§ **Work request**: Could you rewrite the records below as a two-column CSV with columns named text and answer, giving one row per record with its text and its answer each in a single double-quoted field, and line breaks replaced by spaces?

§ **Data**:
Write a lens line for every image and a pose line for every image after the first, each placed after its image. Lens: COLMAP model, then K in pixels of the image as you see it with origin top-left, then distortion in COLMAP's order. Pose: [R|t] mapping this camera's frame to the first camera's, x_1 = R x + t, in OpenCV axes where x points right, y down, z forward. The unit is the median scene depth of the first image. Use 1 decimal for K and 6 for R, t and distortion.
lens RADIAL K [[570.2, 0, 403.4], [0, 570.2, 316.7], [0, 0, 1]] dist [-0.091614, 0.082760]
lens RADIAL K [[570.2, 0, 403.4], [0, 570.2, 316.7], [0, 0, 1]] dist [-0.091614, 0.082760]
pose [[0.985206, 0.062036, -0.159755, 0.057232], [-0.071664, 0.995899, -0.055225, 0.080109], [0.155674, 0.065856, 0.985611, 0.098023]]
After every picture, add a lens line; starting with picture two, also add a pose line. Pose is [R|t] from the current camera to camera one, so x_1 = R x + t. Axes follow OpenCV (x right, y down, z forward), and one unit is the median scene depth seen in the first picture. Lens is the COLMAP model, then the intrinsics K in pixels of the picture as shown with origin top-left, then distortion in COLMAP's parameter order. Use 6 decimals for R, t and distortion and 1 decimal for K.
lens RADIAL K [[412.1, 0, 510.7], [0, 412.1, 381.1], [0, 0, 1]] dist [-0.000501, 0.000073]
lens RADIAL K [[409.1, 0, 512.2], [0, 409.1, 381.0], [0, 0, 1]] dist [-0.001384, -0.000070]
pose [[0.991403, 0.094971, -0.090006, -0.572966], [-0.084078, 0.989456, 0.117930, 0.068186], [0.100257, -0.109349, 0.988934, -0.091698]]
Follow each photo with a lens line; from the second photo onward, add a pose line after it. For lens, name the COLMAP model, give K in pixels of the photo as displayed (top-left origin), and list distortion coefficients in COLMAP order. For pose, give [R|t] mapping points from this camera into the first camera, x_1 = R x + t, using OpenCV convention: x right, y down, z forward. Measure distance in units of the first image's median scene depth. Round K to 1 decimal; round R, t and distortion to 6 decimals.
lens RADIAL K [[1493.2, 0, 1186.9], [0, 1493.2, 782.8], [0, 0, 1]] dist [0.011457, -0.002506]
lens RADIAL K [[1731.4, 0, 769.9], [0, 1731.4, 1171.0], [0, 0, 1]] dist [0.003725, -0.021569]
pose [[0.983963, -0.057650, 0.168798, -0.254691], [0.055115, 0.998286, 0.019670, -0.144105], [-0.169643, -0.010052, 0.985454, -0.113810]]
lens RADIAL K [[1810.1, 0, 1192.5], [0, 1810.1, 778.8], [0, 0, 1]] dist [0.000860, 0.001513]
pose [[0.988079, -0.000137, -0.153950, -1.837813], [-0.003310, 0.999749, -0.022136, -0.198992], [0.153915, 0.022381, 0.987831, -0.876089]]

§ **Answer to the problem**:
text,answer
"Write a lens line for every image and a pose line for every image after the first, each placed after its image. Lens: COLMAP model, then K in pixels of the image as you see it with origin top-left, then distortion in COLMAP's order. Pose: [R|t] mapping this camera's frame to the first camera's, x_1 = R x + t, in OpenCV axes where x points right, y down, z forward. The unit is the median scene depth of the first image. Use 1 decimal for K and 6 for R, t and distortion.","lens RADIAL K [[570.2, 0, 403.4], [0, 570.2, 316.7], [0, 0, 1]] dist [-0.091614, 0.082760] lens RADIAL K [[570.2, 0, 403.4], [0, 570.2, 316.7], [0, 0, 1]] dist [-0.091614, 0.082760] pose [[0.985206, 0.062036, -0.159755, 0.057232], [-0.071664, 0.995899, -0.055225, 0.080109], [0.155674, 0.065856, 0.985611, 0.098023]]"
"After every picture, add a lens line; starting with picture two, also add a pose line. Pose is [R|t] from the current camera to camera one, so x_1 = R x + t. Axes follow OpenCV (x right, y down, z forward), and one unit is the median scene depth seen in the first picture. Lens is the COLMAP model, then the intrinsics K in pixels of the picture as shown with origin top-left, then distortion in COLMAP's parameter order. Use 6 decimals for R, t and distortion and 1 decimal for K.","lens RADIAL K [[412.1, 0, 510.7], [0, 412.1, 381.1], [0, 0, 1]] dist [-0.000501, 0.000073] lens RADIAL K [[409.1, 0, 512.2], [0, 409.1, 381.0], [0, 0, 1]] dist [-0.001384, -0.000070] pose [[0.991403, 0.094971, -0.090006, -0.572966], [-0.084078, 0.989456, 0.117930, 0.068186], [0.100257, -0.109349, 0.988934, -0.091698]]"
"Follow each photo with a lens line; from the second photo onward, add a pose line after it. For lens, name the COLMAP model, give K in pixels of the photo as displayed (top-left origin), and list distortion coefficients in COLMAP order. For pose, give [R|t] mapping points from this camera into the first camera, x_1 = R x + t, using OpenCV convention: x right, y down, z forward. Measure distance in units of the first image's median scene depth. Round K to 1 decimal; round R, t and distortion to 6 decimals.","lens RADIAL K [[1493.2, 0, 1186.9], [0, 1493.2, 782.8], [0, 0, 1]] dist [0.011457, -0.002506] lens RADIAL K [[1731.4, 0, 769.9], [0, 1731.4, 1171.0], [0, 0, 1]] dist [0.003725, -0.021569] pose [[0.983963, -0.057650, 0.168798, -0.254691], [0.055115, 0.998286, 0.019670, -0.144105], [-0.169643, -0.010052, 0.985454, -0.113810]] lens RADIAL K [[1810.1, 0, 1192.5], [0, 1810.1, 778.8], [0, 0, 1]] dist [0.000860, 0.001513] pose [[0.988079, -0.000137, -0.153950, -1.837813], [-0.003310, 0.999749, -0.022136, -0.198992], [0.153915, 0.022381, 0.987831, -0.876089]]"